By Luke McGee, CNN
Boris Johnson will face a third investigation into whether he knowingly misled parliament when he denied that any rules were broken in Downing Street after stories emerged of lockdown breaking parties and gatherings taking place during the Covid-19 pandemic.
A motion tabled by the opposition parties was passed without a vote on Thursday after the British prime minister and his government whips gave their Conservative members of parliament the option not to vote on the motion, meaning it passed without opposition.
Johnson himself has received a fine from London’s Metropolitan Police for attending a gathering on June 19, 2020, and numerous fines have been issued for a number of events that took place during national restrictions.
The thrust of Johnson’s defense is that he wasn’t aware of any lawbreaking when he made the statement to parliament; therefore he could not have knowingly misled lawmakers. The UK’s ministerial code says that if government ministers knowingly mislead parliament, then it is expected that they will resign from their post.
Thursday’s motion, tabled by opposition parties to refer Johnson to a parliamentary committee, was passed after the government dropped its amendment to delay the vote and allowed Conservative MPs a free vote.
This was seen as a major U-turn and a sign of how much Johnson’s support has fallen among his own rank and file, allowing Conservative MPs to simply not vote, rather than have to defy the whip and spare Johnson the humiliation of a rebellion.
However, Johnson was not spared total humiliation: Steve Baker, one of his most loyal supporters who campaigned for Johnson to become Conservative leader in 2019, on Thursday called for the Prime Minister’s resignation. Baker told Parliament that he would vote for the motion, but added “really, the Prime Minister should know the gig’s up.”
Baker is an influential figure among Conservative MPs, especially among the Brexiteer wing of the party, which backed Johnson in the past.

#### What you need to do:
[A] According to the Boris Johnson article, on what date did the gathering take place for which Johnson was fined by London's Metropolitan Police?
[B] Please carry on the Boris Johnson article from its final sentence, keeping the same news-report style.

#### Record extracts:

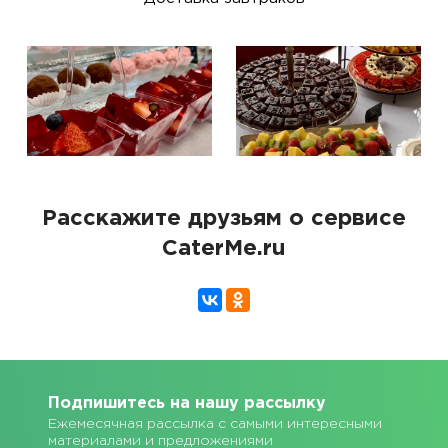
Расскажите друзьям о сервисе
CaterMe.ru
Подпишитесь на нашу рассылку
Ежемесячная рассылка с самыми интересными
материалами и предложениями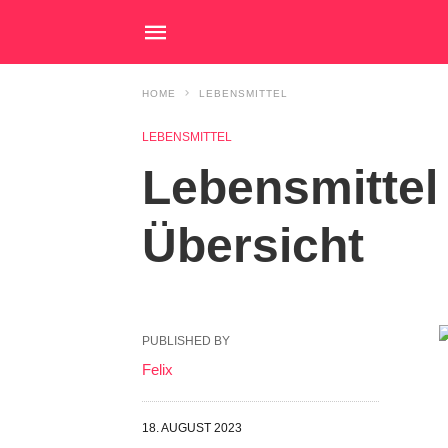
HOME
LEBENSMITTEL
LEBENSMITTEL
Lebensmittel 
Übersicht
PUBLISHED BY
Felix
18. AUGUST 2023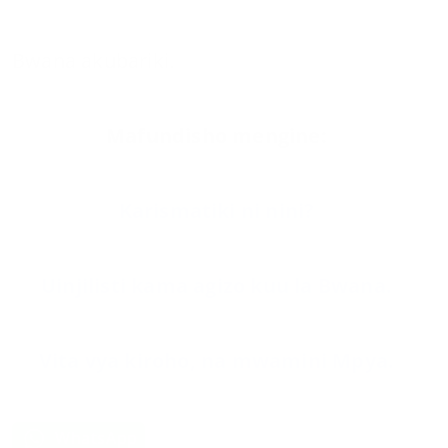
Bwana akubariki.
Mafundisho mengine:
Karismatiki ni nini?
Uinjilisti kama agizo kuu la Bwana.
Vita vya kiroho, na mwamini Mpya.
Share on:
WhatsApp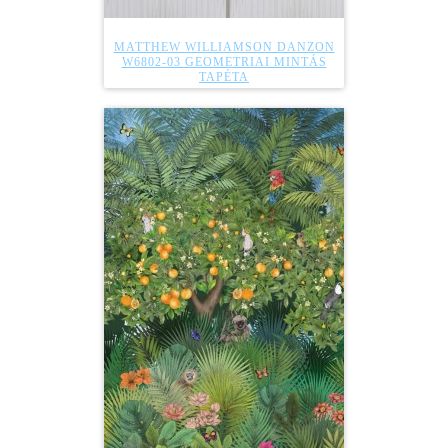
MATTHEW WILLIAMSON DANZON
W6802-03 GEOMETRIAI MINTÁS
TAPÉTA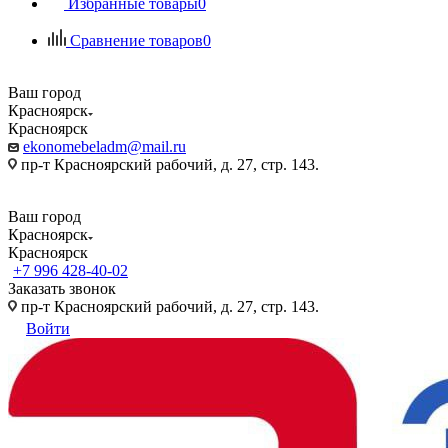
Избранные товары
0
Сравнение товаров
0
Ваш город
Красноярск
Красноярск
ekonomebeladm@mail.ru
пр-т Красноярский рабочий, д. 27, стр. 143.
Ваш город
Красноярск
Красноярск
+7 996 428-40-02
Заказать звонок
пр-т Красноярский рабочий, д. 27, стр. 143.
Войти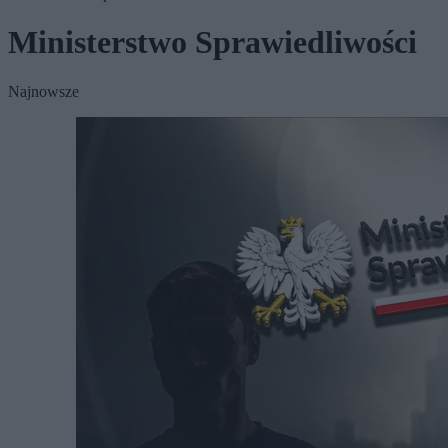
Ministerstwo Sprawiedliwości
Najnowsze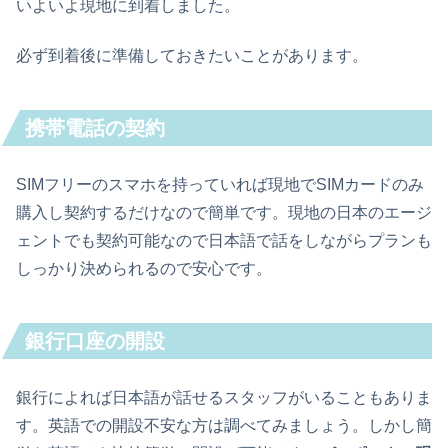
いよいよ現地に到着しました。
必ず到着後に準備しておきたいことがあります。
携帯電話の契約
SIMフリーのスマホを持っていれば現地でSIMカードのみ
購入し契約するだけなので簡単です。現地の日本のエージ
ェントでも契約可能なので日本語で話をしながらプランも
しっかり決められるので安心です。
銀行口座の開設
銀行によれば日本語が話せるスタッフがいることもありま
す。英語での開設不安な方は調べてみましょう。しかし簡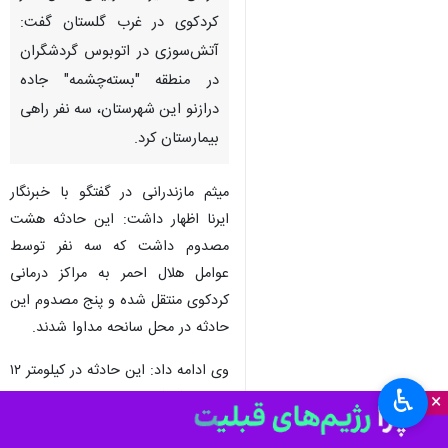
کردکوی در غرب گلستان گفت:
آتش‌سوزی در اتوبوس گردشگران
در منطقه "بسته‌چشمه" جاده
درازنو این شهرستان، سه نفر راهی
بیمارستان کرد.
میثم مازندرانی در گفتگو با خبرنگار
ایرنا اظهار داشت: این حادثه هشت
مصدوم داشت که سه نفر توسط
عوامل هلال احمر به مراکز درمانی
کردکوی منتقل شده و پنج مصدوم این
حادثه در محل سانحه مداوا شدند.
وی ادامه داد: این حادثه در کیلومتر ۱۲
♿︎
محور کردکوی به سوی منطقه
×
گردشگری درازنو اتفاق افتاد که علت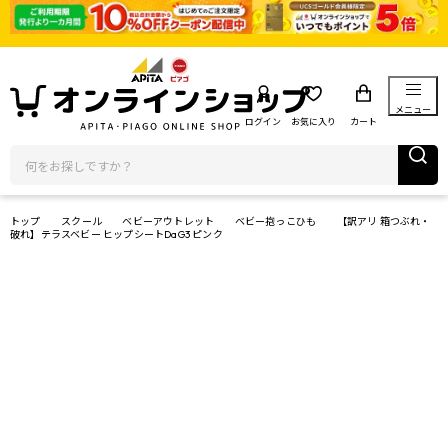
メニュー
ログイン
お気に入り
カート
トップ
スクール
ベビーアウトレット
ベビー抱っこひも
【訳アリ 箱つぶれ・
破れ】テラスベビー ヒップシートDaG3 ピンク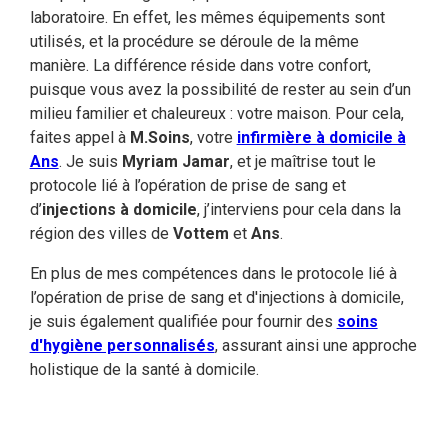
laboratoire. En effet, les mêmes équipements sont
utilisés, et la procédure se déroule de la même
manière. La différence réside dans votre confort,
puisque vous avez la possibilité de rester au sein d’un
milieu familier et chaleureux : votre maison. Pour cela,
faites appel à
M.Soins
, votre
infirmière à domicile à
Ans
. Je suis
Myriam Jamar
, et je maîtrise tout le
protocole lié à l’opération de prise de sang et
d’
injections à domicile
, j’interviens pour cela dans la
région des villes de
Vottem
et
Ans
.
En plus de mes compétences dans le protocole lié à
l’opération de prise de sang et d'injections à domicile,
je suis également qualifiée pour fournir des
soins
d'hygiène personnalisés
, assurant ainsi une approche
holistique de la santé à domicile.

#### Outputs by task:
[A] June 19, 2020.

[B]
The parliamentary investigation will not take place until the police investigation into Downing Street parties has concluded and a full report, written by senior civil servant Sue Gray on the so-called “Partygate” scandal, is published.
The committee that will carry out the investigation will be able to write up recommendations, including suspending Johnson from parliament, which would then be subject to a parliamentary vote. It’s unclear how realistic this outcome is, given the committee carrying out the investigation is made up of mostly Conservative lawmakers and Johnson still has a relatively large majority in parliament.
That said, if things reach this point then it’s possible that further damning information will have been revealed in Gray’s report or that Johnson receives further fines from the police. In that event, it will be up to Conservative MPs to decide whether they want to call a confidence vote in his leadership.
Johnson will lead the Conservative party at local elections next month and the result of those elections could also play into decisions on whether or not he should be removed by his own party. The Partygate scandal has seriously damaged the Conservative’s poll ratings and undermined Johnson’s own popularity.